Un diritto che, se riconosciuto, consente anche l’adempimento del dovere in capo a ogni cittadino di concorrere al progresso ed alla crescita della comunità e diventa un fattore di sviluppo e di potenziamento del Paese, in una fase in cui vanno valorizzate tutte le potenzialità per la ripresa. È una sfida, prima di tutto, culturale.
Il contesto generale
Appena il 15% dei lavoratori con SM ha trovato impiego col collocamento mirato (Legge 68/1999), mentre anche quando un lavoro si trova, mantenerlo risulta sempre più difficile: 1 lavoratore su 3 con SM finisce per perderlo.
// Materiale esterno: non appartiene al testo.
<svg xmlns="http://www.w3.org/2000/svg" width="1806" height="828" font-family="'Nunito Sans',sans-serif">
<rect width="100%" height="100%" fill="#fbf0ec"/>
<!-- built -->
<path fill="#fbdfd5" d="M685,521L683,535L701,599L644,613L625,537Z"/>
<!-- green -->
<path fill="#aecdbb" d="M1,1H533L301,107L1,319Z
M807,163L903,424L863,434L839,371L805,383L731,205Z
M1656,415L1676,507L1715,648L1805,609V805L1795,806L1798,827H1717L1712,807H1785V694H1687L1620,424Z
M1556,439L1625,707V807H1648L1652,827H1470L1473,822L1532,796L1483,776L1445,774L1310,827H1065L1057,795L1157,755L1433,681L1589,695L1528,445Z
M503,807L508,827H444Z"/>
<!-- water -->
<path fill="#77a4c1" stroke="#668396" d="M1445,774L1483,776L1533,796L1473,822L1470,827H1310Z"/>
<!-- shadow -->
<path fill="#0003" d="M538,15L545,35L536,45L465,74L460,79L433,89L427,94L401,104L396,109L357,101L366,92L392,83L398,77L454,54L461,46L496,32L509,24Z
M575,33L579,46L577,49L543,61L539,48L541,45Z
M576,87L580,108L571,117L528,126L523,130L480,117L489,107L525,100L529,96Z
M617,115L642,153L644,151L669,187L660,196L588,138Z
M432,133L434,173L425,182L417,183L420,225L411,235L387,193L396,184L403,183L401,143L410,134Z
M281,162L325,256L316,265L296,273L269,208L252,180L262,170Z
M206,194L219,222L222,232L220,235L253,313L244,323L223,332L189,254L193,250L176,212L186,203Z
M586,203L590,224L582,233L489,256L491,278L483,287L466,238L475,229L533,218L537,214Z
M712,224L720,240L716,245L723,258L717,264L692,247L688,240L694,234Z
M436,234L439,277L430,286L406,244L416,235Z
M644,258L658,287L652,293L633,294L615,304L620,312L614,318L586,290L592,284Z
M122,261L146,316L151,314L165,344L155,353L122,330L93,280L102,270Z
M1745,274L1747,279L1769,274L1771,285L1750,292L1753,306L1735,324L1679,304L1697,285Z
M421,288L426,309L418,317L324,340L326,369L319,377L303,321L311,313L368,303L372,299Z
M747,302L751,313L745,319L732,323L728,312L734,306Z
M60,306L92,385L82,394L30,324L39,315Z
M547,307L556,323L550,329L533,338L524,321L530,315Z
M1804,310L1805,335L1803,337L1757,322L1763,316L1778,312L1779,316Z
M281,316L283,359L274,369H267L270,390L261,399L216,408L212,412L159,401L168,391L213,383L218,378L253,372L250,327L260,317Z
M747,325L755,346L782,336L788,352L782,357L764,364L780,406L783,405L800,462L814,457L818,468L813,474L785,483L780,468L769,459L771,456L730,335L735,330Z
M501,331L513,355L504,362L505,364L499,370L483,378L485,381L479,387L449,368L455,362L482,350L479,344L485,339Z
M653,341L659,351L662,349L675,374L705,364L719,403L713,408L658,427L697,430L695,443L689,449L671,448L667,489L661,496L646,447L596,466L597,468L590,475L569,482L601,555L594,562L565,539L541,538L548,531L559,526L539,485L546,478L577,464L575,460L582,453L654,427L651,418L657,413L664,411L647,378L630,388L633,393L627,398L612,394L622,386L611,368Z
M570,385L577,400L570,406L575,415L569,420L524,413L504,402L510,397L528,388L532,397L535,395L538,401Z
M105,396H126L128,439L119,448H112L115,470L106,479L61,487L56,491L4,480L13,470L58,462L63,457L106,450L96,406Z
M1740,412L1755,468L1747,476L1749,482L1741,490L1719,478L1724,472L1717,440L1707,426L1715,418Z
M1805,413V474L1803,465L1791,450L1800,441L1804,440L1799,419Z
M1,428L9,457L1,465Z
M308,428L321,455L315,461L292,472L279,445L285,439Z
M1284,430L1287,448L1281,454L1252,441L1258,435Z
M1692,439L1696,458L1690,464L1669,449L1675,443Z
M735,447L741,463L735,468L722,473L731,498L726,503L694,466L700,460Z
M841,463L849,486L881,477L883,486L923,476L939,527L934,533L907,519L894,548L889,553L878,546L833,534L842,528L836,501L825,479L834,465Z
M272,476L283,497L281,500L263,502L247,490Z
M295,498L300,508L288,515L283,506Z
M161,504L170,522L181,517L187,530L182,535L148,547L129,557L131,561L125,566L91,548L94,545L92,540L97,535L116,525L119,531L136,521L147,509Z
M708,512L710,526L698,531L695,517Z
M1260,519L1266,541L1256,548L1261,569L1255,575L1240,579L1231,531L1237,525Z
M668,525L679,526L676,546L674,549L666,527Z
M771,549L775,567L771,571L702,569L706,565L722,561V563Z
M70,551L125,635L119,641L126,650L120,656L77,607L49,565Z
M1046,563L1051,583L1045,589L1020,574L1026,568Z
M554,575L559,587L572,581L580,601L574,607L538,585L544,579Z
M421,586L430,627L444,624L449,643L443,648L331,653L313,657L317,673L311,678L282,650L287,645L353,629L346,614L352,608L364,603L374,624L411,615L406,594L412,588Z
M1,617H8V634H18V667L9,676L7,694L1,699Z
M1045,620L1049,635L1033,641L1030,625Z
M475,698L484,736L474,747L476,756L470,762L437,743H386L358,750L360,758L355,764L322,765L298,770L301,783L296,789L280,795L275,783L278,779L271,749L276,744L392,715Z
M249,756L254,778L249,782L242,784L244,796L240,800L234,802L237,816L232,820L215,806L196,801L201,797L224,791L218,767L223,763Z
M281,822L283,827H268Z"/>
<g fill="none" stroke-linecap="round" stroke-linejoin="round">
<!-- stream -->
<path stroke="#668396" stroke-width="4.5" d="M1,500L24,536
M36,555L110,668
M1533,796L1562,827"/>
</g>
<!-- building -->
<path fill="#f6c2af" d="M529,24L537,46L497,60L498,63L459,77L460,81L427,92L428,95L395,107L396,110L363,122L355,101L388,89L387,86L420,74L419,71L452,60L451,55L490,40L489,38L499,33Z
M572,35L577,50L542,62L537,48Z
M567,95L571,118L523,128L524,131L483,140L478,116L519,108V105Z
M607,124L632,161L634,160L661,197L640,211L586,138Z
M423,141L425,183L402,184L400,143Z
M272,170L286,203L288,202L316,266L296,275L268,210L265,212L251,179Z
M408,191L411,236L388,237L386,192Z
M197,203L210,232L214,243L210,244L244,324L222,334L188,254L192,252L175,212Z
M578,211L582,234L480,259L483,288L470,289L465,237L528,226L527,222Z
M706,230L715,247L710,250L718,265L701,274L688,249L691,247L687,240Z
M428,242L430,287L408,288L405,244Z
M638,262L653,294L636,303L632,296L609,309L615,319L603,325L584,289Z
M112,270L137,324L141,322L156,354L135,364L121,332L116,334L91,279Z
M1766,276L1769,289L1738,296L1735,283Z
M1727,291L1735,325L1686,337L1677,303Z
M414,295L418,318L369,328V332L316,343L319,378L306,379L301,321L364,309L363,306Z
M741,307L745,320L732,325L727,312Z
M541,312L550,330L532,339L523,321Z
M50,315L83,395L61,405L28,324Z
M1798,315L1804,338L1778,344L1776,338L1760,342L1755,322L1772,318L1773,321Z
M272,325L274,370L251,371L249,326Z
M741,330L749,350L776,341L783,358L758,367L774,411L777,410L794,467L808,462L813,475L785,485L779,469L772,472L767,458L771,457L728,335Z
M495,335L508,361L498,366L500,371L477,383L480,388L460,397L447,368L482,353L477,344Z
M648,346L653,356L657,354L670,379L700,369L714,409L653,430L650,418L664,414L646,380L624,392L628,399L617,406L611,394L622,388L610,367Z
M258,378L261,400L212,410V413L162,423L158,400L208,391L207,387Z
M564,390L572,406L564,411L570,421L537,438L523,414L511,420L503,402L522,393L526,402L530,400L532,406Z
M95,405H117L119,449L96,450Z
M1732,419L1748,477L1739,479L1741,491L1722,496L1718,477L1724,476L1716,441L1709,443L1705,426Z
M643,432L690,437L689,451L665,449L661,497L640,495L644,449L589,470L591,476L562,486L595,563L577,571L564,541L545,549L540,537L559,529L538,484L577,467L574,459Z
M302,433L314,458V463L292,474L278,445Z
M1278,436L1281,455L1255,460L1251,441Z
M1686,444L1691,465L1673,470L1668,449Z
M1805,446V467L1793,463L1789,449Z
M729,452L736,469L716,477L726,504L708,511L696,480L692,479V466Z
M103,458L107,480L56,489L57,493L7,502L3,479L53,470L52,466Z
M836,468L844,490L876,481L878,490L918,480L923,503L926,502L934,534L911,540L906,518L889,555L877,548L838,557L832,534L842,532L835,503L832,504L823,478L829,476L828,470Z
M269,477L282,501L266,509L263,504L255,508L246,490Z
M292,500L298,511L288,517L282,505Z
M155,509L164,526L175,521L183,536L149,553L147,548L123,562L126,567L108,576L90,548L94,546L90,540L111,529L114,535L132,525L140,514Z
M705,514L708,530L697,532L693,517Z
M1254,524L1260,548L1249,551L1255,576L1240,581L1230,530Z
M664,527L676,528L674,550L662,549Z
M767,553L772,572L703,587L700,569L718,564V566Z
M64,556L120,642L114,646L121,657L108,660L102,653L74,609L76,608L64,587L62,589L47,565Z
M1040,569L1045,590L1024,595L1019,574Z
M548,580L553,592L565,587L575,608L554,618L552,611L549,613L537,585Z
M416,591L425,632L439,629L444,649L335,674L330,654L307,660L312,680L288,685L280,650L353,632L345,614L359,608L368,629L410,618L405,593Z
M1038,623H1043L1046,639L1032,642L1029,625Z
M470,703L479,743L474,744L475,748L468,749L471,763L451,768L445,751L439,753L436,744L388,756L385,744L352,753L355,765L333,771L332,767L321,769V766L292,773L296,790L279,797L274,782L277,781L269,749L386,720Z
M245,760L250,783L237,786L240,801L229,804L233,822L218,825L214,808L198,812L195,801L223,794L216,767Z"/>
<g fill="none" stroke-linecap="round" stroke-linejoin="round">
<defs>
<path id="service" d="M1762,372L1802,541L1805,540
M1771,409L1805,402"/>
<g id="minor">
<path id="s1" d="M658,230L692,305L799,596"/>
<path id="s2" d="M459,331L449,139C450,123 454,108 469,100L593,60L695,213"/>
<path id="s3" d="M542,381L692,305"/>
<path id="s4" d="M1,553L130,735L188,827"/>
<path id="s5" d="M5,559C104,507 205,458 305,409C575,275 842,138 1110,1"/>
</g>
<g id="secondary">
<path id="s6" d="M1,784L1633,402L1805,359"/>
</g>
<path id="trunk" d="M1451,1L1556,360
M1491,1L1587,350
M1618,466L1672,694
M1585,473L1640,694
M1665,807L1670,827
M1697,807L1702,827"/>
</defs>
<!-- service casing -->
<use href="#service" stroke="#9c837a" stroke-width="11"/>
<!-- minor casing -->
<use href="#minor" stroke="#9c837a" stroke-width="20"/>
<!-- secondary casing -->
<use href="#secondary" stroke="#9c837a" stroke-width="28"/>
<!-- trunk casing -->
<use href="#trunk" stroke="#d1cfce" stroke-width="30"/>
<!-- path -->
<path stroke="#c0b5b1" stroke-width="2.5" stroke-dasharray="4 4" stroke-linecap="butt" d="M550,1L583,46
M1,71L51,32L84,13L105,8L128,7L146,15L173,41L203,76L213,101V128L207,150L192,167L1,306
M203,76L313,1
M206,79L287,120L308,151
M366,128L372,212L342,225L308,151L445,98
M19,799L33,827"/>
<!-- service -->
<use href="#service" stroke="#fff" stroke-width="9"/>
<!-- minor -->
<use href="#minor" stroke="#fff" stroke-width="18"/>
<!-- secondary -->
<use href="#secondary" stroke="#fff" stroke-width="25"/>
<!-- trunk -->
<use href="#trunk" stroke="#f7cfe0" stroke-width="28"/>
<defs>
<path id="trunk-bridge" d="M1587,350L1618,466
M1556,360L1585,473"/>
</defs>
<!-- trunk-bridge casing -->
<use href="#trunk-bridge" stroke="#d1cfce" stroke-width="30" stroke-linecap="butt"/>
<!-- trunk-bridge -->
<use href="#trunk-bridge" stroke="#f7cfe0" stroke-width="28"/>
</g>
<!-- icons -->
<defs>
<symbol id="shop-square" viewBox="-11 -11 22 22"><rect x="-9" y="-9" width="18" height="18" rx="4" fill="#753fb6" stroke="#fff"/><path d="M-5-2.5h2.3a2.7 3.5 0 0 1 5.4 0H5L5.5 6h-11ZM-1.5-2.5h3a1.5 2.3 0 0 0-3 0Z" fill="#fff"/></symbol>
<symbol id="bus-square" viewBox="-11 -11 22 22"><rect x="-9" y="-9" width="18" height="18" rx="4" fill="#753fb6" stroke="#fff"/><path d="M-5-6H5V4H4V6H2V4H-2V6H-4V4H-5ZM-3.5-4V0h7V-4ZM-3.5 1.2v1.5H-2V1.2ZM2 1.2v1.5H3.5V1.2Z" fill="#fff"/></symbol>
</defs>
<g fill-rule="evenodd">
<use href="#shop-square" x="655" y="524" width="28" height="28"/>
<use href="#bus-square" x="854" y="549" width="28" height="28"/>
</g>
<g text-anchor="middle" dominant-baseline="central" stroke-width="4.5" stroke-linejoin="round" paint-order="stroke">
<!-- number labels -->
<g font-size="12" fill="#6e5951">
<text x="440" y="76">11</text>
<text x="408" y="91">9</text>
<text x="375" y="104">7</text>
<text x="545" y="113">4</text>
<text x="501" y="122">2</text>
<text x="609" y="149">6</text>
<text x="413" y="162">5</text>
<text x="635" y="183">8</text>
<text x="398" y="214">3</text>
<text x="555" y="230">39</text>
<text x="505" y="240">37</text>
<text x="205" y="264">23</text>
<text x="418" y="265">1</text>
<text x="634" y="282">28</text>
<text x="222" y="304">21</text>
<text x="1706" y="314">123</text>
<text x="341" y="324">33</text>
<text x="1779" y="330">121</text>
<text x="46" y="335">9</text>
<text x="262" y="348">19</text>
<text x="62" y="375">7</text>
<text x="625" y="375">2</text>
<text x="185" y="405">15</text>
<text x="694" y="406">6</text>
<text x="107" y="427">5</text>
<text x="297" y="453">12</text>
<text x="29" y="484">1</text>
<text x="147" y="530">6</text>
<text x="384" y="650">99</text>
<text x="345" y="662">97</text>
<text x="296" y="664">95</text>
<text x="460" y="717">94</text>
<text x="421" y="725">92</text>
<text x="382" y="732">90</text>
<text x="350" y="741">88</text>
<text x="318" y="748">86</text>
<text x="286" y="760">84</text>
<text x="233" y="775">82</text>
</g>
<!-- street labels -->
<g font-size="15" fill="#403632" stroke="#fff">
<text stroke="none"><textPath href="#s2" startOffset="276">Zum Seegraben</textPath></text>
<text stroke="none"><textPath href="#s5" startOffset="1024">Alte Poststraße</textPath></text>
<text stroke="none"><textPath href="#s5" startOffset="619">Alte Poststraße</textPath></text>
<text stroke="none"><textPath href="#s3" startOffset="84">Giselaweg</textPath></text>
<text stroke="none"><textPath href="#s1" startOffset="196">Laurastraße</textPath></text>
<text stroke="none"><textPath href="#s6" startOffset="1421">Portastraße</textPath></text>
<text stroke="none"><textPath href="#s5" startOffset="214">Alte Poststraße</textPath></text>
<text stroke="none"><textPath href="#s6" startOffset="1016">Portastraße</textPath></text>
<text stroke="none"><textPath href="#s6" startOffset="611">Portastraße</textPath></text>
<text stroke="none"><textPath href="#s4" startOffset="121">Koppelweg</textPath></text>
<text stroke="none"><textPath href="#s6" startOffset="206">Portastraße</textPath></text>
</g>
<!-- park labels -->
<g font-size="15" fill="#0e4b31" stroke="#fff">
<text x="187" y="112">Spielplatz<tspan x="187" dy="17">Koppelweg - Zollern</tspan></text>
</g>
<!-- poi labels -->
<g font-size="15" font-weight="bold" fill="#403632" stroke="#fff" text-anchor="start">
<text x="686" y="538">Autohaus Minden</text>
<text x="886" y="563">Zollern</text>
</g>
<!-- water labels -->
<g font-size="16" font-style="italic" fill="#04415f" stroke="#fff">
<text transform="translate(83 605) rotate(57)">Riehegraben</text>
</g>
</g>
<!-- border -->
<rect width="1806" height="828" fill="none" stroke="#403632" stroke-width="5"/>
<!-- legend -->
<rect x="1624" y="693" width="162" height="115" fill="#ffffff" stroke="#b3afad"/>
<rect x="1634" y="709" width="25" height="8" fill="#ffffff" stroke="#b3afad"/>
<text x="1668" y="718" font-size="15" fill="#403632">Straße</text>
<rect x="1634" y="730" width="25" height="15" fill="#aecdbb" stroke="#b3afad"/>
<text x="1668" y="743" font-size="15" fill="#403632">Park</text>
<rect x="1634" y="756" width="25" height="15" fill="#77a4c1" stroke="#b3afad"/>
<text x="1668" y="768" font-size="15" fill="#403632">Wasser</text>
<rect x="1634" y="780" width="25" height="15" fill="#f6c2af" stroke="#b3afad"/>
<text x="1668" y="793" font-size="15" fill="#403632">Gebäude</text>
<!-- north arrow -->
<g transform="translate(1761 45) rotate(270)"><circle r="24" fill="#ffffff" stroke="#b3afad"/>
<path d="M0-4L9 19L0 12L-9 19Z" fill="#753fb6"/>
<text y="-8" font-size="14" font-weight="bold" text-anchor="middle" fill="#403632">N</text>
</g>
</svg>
Secondo la IX relazione al Parlamento sullo stato di attuazione della Legge 68/99, già prima della pandemia il quadro dei livelli di occupazione e inserimento lavorativo delle persone con disabilità – oltre 3 milioni di cittadini – era tutt’altro che roseo: in media, chi ha trovato un inserimento ha un’età superiore ai 50 anni e un’invalidità abbastanza ridotta (66%, Istat).
Come per la popolazione generale, anche in questo caso, i più penalizzati dal sistema sono donne e giovani. Secondo i dati, l’occupazione di donne con disabilità sarebbe pari appena al 41%, meno della metà, mentre per gli uomini la percentuale sale al 58%. I giovani under 29, la fascia più preoccupante: gli occupati sono meno del 5%.